Paul Greenfield MFA, ARPS

Steve McCurry (1950)

Afghan Girl

Steve McCurry is an American photographer, freelancer, and photojournalist. His photo of Afghan Girl, a girl with piercing green eyes, has appeared on the cover of National Geographic several times. McCurry has photographed many assignments for National Geographic and has been a member of Magnum Photos since 1986.
McCurry is the recipient of numerous awards, including Magazine Photographer of the Year, awarded by the National Press Photographers Association; the Royal Photographic Society's Centenary Medal;[2] and two first-place prizes in the World Press Photo contest (1985 and 1992).
McCurry was born in Philadelphia, Pennsylvania, and attended Penn State University. He originally planned to study cinematography and filmmaking, but instead gained a degree in theatre arts and graduated in 1974. He became interested in photography when he started taking pictures for the Penn State newspaper The Daily Collegian.
After a year of working in India, McCurry travelled to northern Pakistan where he met two Afghans who told him about the war across the border in Afghanistan.
McCurry's career was launched when disguised in Afghani garb, he crossed the Pakistan border into rebel-controlled areas of Afghanistan just before the Soviet invasion. "As soon as I crossed the border, I came across about 40 houses and a few schools that were just bombed out," he says. He left with rolls of film sewn into his turban and stuffed in his socks and underwear. These images were subsequently published by The New York Times, Time and Paris Match and won him the Robert Capa Gold Medal for Best Photographic Reporting from Abroad.
McCurry covered more armed conflicts like the Iran–Iraq War, Lebanon Civil War, the Cambodian Civil War, the Islamic insurgency in the Philippines, the Gulf War and the Afghan Civil War. McCurry came close to losing his life twice. He was almost drowned in India, and he survived an aeroplane crash in Yugoslavia. McCurry has had his work featured in magazines worldwide and he is a frequent contributor to National Geographic.

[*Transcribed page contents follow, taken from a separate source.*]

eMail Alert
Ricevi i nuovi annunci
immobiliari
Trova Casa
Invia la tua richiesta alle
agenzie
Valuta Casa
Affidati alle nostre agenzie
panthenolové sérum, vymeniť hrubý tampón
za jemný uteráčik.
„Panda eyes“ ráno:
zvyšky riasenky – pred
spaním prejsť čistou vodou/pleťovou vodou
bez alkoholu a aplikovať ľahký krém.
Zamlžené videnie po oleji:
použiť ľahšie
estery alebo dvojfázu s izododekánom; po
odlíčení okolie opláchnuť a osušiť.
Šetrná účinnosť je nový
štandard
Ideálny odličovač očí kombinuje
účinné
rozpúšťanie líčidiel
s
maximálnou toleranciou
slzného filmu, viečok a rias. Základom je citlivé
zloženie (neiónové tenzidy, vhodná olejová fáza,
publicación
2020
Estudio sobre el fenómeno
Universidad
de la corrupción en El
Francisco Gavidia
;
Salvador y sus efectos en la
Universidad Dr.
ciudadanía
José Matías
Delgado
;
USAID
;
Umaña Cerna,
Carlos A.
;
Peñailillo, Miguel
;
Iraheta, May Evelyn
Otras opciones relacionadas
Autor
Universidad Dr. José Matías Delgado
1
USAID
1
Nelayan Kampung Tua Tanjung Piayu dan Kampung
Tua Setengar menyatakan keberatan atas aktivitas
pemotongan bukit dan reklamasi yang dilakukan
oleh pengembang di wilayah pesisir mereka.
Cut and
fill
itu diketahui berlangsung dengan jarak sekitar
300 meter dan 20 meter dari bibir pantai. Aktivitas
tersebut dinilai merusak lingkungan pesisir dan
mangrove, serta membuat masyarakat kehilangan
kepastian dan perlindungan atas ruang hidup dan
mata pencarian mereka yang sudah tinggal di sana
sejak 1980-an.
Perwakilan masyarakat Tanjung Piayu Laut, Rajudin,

McCurry concentrates on the toll war takes on humans. He intends to show what war does to not only the landscape but to the people who inhabit that land. "Most of my images are grounded in people. I look for the unguarded moment, the essential soul peeking out, experience etched on a person’s face. I try to convey what it is like to be that person, a person caught in a broader landscape, that you could call the human condition."[6] What McCurry wants his viewers to take away from his photographs is the "human connection between all of us." He believes there is always some common thing between all humans despite the differences in religion, language, ethnicity, etc. McCurry also states, "I have found that I get completely consumed by the importance of the story I am telling, the feeling that the world has got to know. It's never about the adrenaline. It's about the story." However, sometimes McCurry has witnessed some "horrific" and "distressing" sights. In times like these, he uses his camera as a "shield" because it's easier to witness these events through a viewfinder.

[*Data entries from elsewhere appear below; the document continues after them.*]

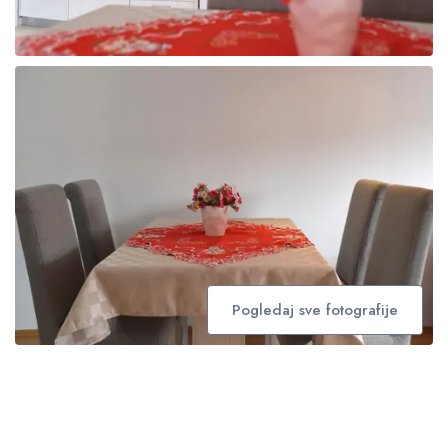
Pogledaj sve fotografije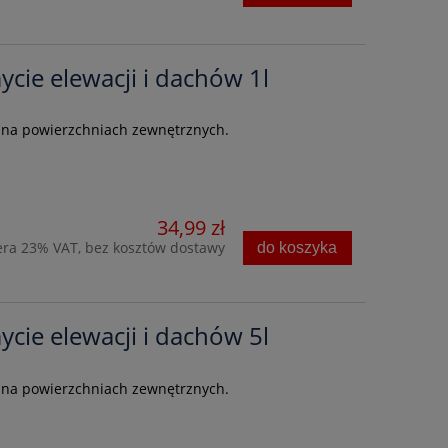
ycie elewacji i dachów 1l
 na powierzchniach zewnętrznych.
34,99 zł
era 23% VAT, bez kosztów dostawy
do koszyka
ycie elewacji i dachów 5l
 na powierzchniach zewnętrznych.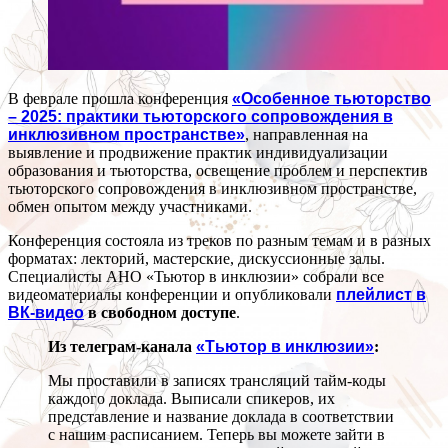
В феврале прошла конференция
«Особенное тьюторство
– 2025: практики тьюторского сопровождения в
инклюзивном пространстве»
, направленная на
выявление и продвижение практик индивидуализации
образования и тьюторства, освещение проблем и перспектив
тьюторского сопровождения в инклюзивном пространстве,
обмен опытом между участниками.
Конференция состояла из треков по разным темам и в разных
форматах: лекторий, мастерские, дискуссионные залы.
Специалисты АНО «Тьютор в инклюзии» собрали все
видеоматериалы конференции и опубликовали
плейлист в
ВК-видео
в свободном доступе
.
Из телеграм-канала
«Тьютор в инклюзии»
:
Мы проставили в записях трансляций тайм-коды
каждого доклада. Выписали спикеров, их
представление и название доклада в соответствии
с нашим расписанием. Теперь вы можете зайти в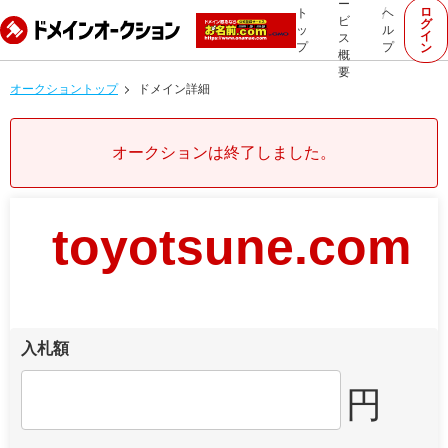
ー
ロ
ト
ヘ
ビ
グ
ッ
ル
イ
ス
プ
プ
ン
概
要
オークショントップ
ドメイン詳細
オークションは終了しました。
toyotsune.com
入札額
円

On September 10, 2001, McCurry had just gotten back from Tibet. On the morning of September 11, McCurry received a call saying the World Trade Center was on fire. He went up to the roof of his building and started taking photographs, unaware that it was a plane that had hit the towers. McCurry was on the roof when both of the towers fell, "they were just gone. It didn’t seem possible. Like you’re seeing something but you don’t really believe what you’re seeing."[8] After the fall of the towers, McCurry ran to Ground Zero with his assistant. He describes the scene, "there was this very fine white powder everywhere and all this office paper, but there was no recognizable office equipment—no filing cabinets, telephones, computers. It seemed like the whole thing had been pulverized." McCurry left later that night and went back early on September 12, he didn't have any press credentials and had to sneak past security. He was eventually caught and escorted off Ground Zero; he did not go back again.

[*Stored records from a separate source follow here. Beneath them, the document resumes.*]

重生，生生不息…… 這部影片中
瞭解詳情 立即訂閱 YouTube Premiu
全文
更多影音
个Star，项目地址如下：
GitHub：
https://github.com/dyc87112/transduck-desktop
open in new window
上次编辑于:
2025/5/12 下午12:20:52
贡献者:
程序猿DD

McCurry is portrayed in the TV documentary The Face of the Human Condition (2003) by Denis Delestrac.[9]
McCurry switched from shooting colour slide film to digital capture in 2005 for the convenience of editing in the field and transmitting images to photo editors. He said that he had no nostalgia about working in film in an interview with The Guardian. "Perhaps old habits are hard to break, but my experience is that the majority of my colleagues, regardless of age, have switched over ... The quality has never been better. You can work in extremely low light situations, for example."
McCurry shoots in both film and digital but says he prefers shooting with transparency film. Eastman Kodak gifted him the last roll of Kodachrome film to ever be produced by Kodak. McCurry shot the roll, which was processed in July 2010 by Dwayne's Photo in Parsons, Kansas. Most of these photos were published on the Internet by Vanity Fair. McCurry states, "I shot it for 30 years and I have several hundred thousand pictures on Kodachrome in my archive. I'm trying to shoot 36 pictures that act as some kind of wrap up – to mark the passing of Kodachrome. It was a wonderful film."
In 2015, he was hired by Microsoft to take photographs in areas of New Zealand, which were used as wallpapers in Windows 10.
In 2019, his book Steve McCurry. Animals were published by Taschen and is a compilation of his favourite photographs of animals.